Task statement:
Extract every line of the listing below verbatim, leaving the pictures out of your answer.

(Saved data entries)
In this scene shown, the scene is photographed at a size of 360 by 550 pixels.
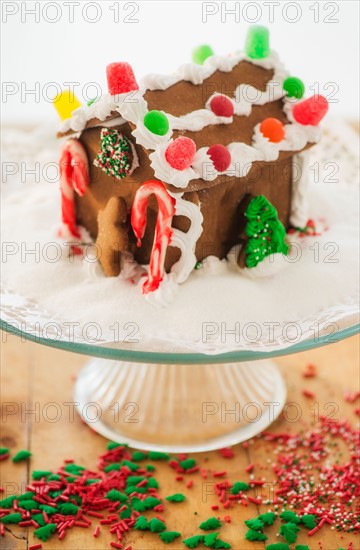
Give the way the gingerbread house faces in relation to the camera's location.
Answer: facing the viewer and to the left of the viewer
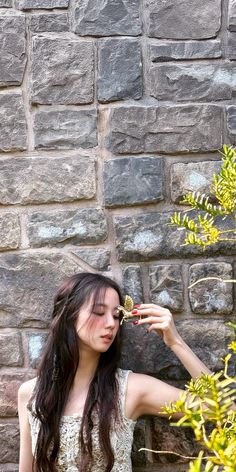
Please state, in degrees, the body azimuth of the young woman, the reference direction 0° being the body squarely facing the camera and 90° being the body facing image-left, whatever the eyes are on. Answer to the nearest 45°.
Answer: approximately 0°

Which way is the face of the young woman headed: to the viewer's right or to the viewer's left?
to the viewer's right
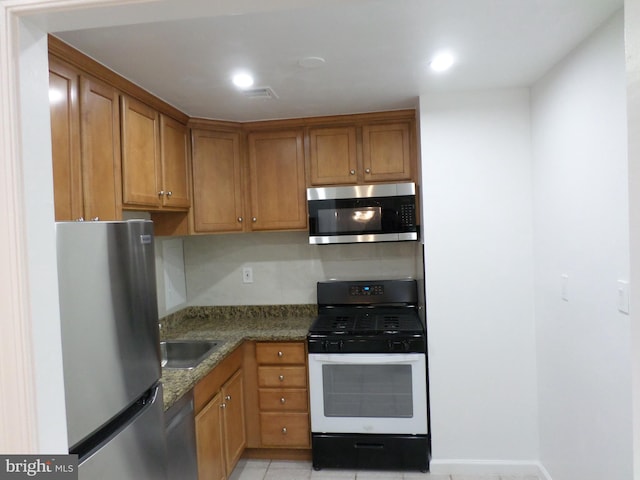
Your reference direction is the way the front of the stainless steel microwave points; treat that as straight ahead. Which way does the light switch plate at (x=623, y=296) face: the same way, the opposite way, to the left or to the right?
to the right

Expected answer:
In this scene shown, the scene is photographed at a size of 360 by 550 pixels.
Give the way the gingerbread house faces in relation to the camera's location.
Answer: facing the viewer and to the left of the viewer
Please state, in degrees, the body azimuth of the young woman, the reference direction 0° being the body squarely facing the camera and 90° being the body facing image-left, whatever the eyes are on. Answer to the nearest 45°.
Answer: approximately 0°

Which way is the face of the young woman headed: to the viewer's right or to the viewer's left?
to the viewer's right
Your reference direction is the way the front of the stainless steel microwave points; treat that as straight ahead. Which way does the light switch plate at (x=623, y=296) face: the same way, the opposite way, to the left or to the right?
to the right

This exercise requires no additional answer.